**Exercise goal**
Can you write out every line from the start of the records below through the line containing "- splat parameters - if we have time", leaving out any pictures?

**Dataset**
=== Begin Enclosure ===

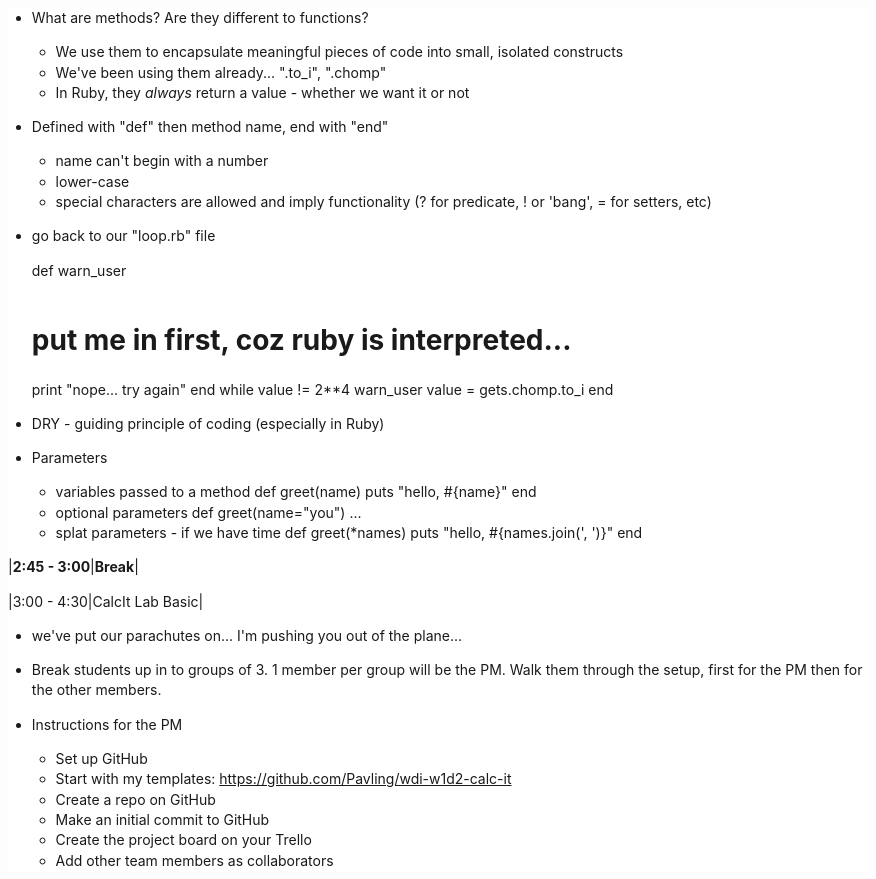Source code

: - What are methods? Are they different to functions?
  - We use them to encapsulate meaningful pieces of code into small, isolated constructs
  - We've been using them already... ".to_i", ".chomp"
  - In Ruby, they *always* return a value - whether we want it or not

- Defined with "def" then method name, end with "end"
  - name can't begin with a number
  - lower-case 
  - special characters are allowed and imply functionality (? for predicate, ! or 'bang', = for setters, etc)
- go back to our "loop.rb" file

  def warn_user
    # put me in first, coz ruby is interpreted...
    print "nope... try again"
  end
  while value != 2**4
    warn_user
    value = gets.chomp.to_i
  end

- DRY - guiding principle of coding (especially in Ruby)
  
- Parameters
  - variables passed to a method
    def greet(name)
      puts "hello, #{name}"
    end
  - optional parameters
    def greet(name="you") ...
  - splat parameters - if we have time
    def greet(*names)
      puts "hello, #{names.join(', ')}"
    end
    
|**2:45 - 3:00**|**Break**|

|3:00 - 4:30|CalcIt Lab Basic|
- we've put our parachutes on... I'm pushing you out of the plane...

- Break students up in to groups of 3. 1 member per group will be the PM. 
  Walk them through the setup, first for the PM then for the other members.

- Instructions for the PM
  - Set up GitHub
  - Start with my templates:
    https://github.com/Pavling/wdi-w1d2-calc-it
  - Create a repo on GitHub
  - Make an initial commit to GitHub
  - Create the project board on your Trello
  - Add other team members as collaborators

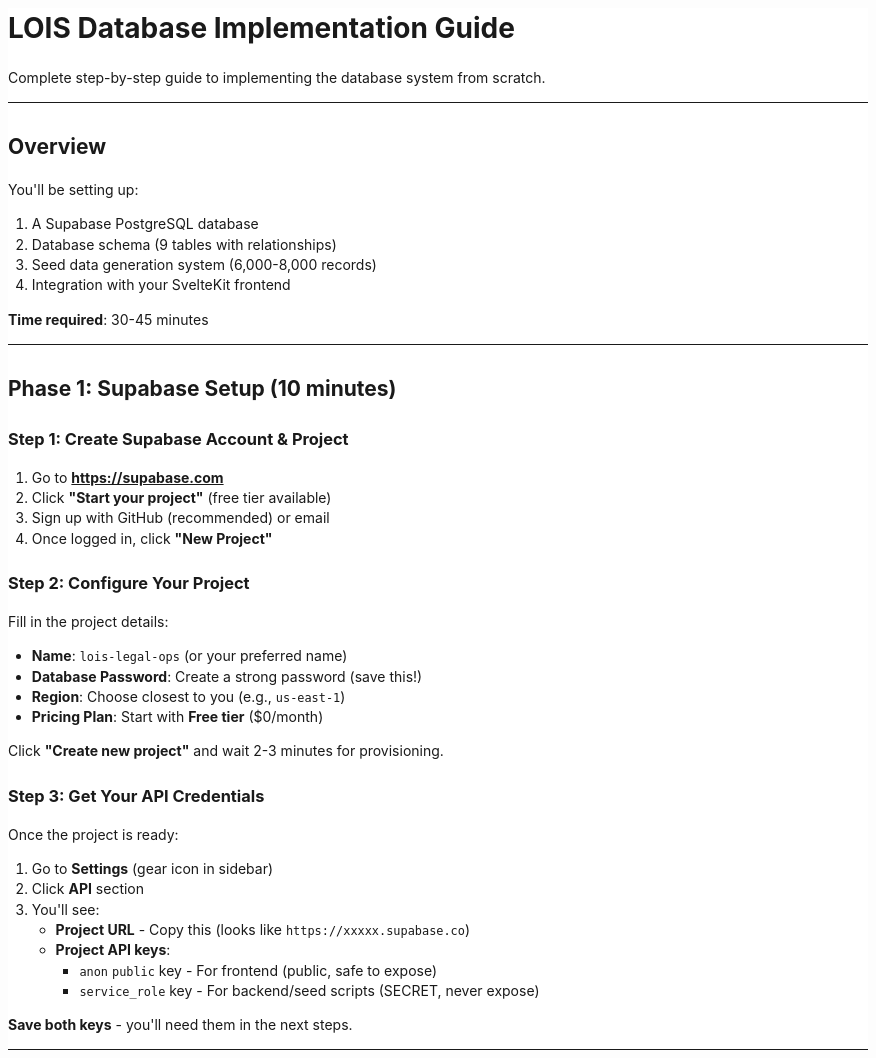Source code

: # LOIS Database Implementation Guide

Complete step-by-step guide to implementing the database system from scratch.

---

## Overview

You'll be setting up:
1. A Supabase PostgreSQL database
2. Database schema (9 tables with relationships)
3. Seed data generation system (6,000-8,000 records)
4. Integration with your SvelteKit frontend

**Time required**: 30-45 minutes

---

## Phase 1: Supabase Setup (10 minutes)

### Step 1: Create Supabase Account & Project

1. Go to **https://supabase.com**
2. Click **"Start your project"** (free tier available)
3. Sign up with GitHub (recommended) or email
4. Once logged in, click **"New Project"**

### Step 2: Configure Your Project

Fill in the project details:
- **Name**: `lois-legal-ops` (or your preferred name)
- **Database Password**: Create a strong password (save this!)
- **Region**: Choose closest to you (e.g., `us-east-1`)
- **Pricing Plan**: Start with **Free tier** ($0/month)

Click **"Create new project"** and wait 2-3 minutes for provisioning.

### Step 3: Get Your API Credentials

Once the project is ready:

1. Go to **Settings** (gear icon in sidebar)
2. Click **API** section
3. You'll see:
   - **Project URL** - Copy this (looks like `https://xxxxx.supabase.co`)
   - **Project API keys**:
     - `anon` `public` key - For frontend (public, safe to expose)
     - `service_role` key - For backend/seed scripts (SECRET, never expose)

**Save both keys** - you'll need them in the next steps.

---
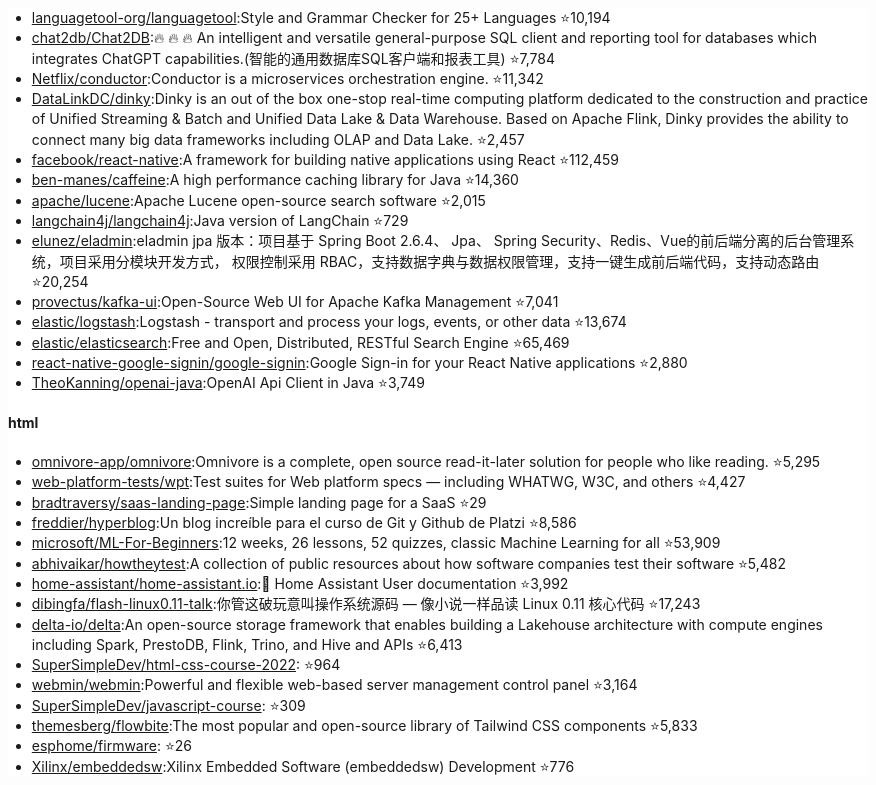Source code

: * [languagetool-org/languagetool](https://github.com/languagetool-org/languagetool):Style and Grammar Checker for 25+ Languages ⭐10,194
* [chat2db/Chat2DB](https://github.com/chat2db/Chat2DB):🔥 🔥 🔥 An intelligent and versatile general-purpose SQL client and reporting tool for databases which integrates ChatGPT capabilities.(智能的通用数据库SQL客户端和报表工具) ⭐7,784
* [Netflix/conductor](https://github.com/Netflix/conductor):Conductor is a microservices orchestration engine. ⭐11,342
* [DataLinkDC/dinky](https://github.com/DataLinkDC/dinky):Dinky is an out of the box one-stop real-time computing platform dedicated to the construction and practice of Unified Streaming & Batch and Unified Data Lake & Data Warehouse. Based on Apache Flink, Dinky provides the ability to connect many big data frameworks including OLAP and Data Lake. ⭐2,457
* [facebook/react-native](https://github.com/facebook/react-native):A framework for building native applications using React ⭐112,459
* [ben-manes/caffeine](https://github.com/ben-manes/caffeine):A high performance caching library for Java ⭐14,360
* [apache/lucene](https://github.com/apache/lucene):Apache Lucene open-source search software ⭐2,015
* [langchain4j/langchain4j](https://github.com/langchain4j/langchain4j):Java version of LangChain ⭐729
* [elunez/eladmin](https://github.com/elunez/eladmin):eladmin jpa 版本：项目基于 Spring Boot 2.6.4、 Jpa、 Spring Security、Redis、Vue的前后端分离的后台管理系统，项目采用分模块开发方式， 权限控制采用 RBAC，支持数据字典与数据权限管理，支持一键生成前后端代码，支持动态路由 ⭐20,254
* [provectus/kafka-ui](https://github.com/provectus/kafka-ui):Open-Source Web UI for Apache Kafka Management ⭐7,041
* [elastic/logstash](https://github.com/elastic/logstash):Logstash - transport and process your logs, events, or other data ⭐13,674
* [elastic/elasticsearch](https://github.com/elastic/elasticsearch):Free and Open, Distributed, RESTful Search Engine ⭐65,469
* [react-native-google-signin/google-signin](https://github.com/react-native-google-signin/google-signin):Google Sign-in for your React Native applications ⭐2,880
* [TheoKanning/openai-java](https://github.com/TheoKanning/openai-java):OpenAI Api Client in Java ⭐3,749

#### html
* [omnivore-app/omnivore](https://github.com/omnivore-app/omnivore):Omnivore is a complete, open source read-it-later solution for people who like reading. ⭐5,295
* [web-platform-tests/wpt](https://github.com/web-platform-tests/wpt):Test suites for Web platform specs — including WHATWG, W3C, and others ⭐4,427
* [bradtraversy/saas-landing-page](https://github.com/bradtraversy/saas-landing-page):Simple landing page for a SaaS ⭐29
* [freddier/hyperblog](https://github.com/freddier/hyperblog):Un blog increíble para el curso de Git y Github de Platzi ⭐8,586
* [microsoft/ML-For-Beginners](https://github.com/microsoft/ML-For-Beginners):12 weeks, 26 lessons, 52 quizzes, classic Machine Learning for all ⭐53,909
* [abhivaikar/howtheytest](https://github.com/abhivaikar/howtheytest):A collection of public resources about how software companies test their software ⭐5,482
* [home-assistant/home-assistant.io](https://github.com/home-assistant/home-assistant.io):📘 Home Assistant User documentation ⭐3,992
* [dibingfa/flash-linux0.11-talk](https://github.com/dibingfa/flash-linux0.11-talk):你管这破玩意叫操作系统源码 — 像小说一样品读 Linux 0.11 核心代码 ⭐17,243
* [delta-io/delta](https://github.com/delta-io/delta):An open-source storage framework that enables building a Lakehouse architecture with compute engines including Spark, PrestoDB, Flink, Trino, and Hive and APIs ⭐6,413
* [SuperSimpleDev/html-css-course-2022](https://github.com/SuperSimpleDev/html-css-course-2022): ⭐964
* [webmin/webmin](https://github.com/webmin/webmin):Powerful and flexible web-based server management control panel ⭐3,164
* [SuperSimpleDev/javascript-course](https://github.com/SuperSimpleDev/javascript-course): ⭐309
* [themesberg/flowbite](https://github.com/themesberg/flowbite):The most popular and open-source library of Tailwind CSS components ⭐5,833
* [esphome/firmware](https://github.com/esphome/firmware): ⭐26
* [Xilinx/embeddedsw](https://github.com/Xilinx/embeddedsw):Xilinx Embedded Software (embeddedsw) Development ⭐776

=== End Enclosure ===

**Reply to the exercise**
Source code

: - What are methods? Are they different to functions?
  - We use them to encapsulate meaningful pieces of code into small, isolated constructs
  - We've been using them already... ".to_i", ".chomp"
  - In Ruby, they *always* return a value - whether we want it or not

- Defined with "def" then method name, end with "end"
  - name can't begin with a number
  - lower-case 
  - special characters are allowed and imply functionality (? for predicate, ! or 'bang', = for setters, etc)
- go back to our "loop.rb" file

  def warn_user
    # put me in first, coz ruby is interpreted...
    print "nope... try again"
  end
  while value != 2**4
    warn_user
    value = gets.chomp.to_i
  end

- DRY - guiding principle of coding (especially in Ruby)
  
- Parameters
  - variables passed to a method
    def greet(name)
      puts "hello, #{name}"
    end
  - optional parameters
    def greet(name="you") ...
  - splat parameters - if we have time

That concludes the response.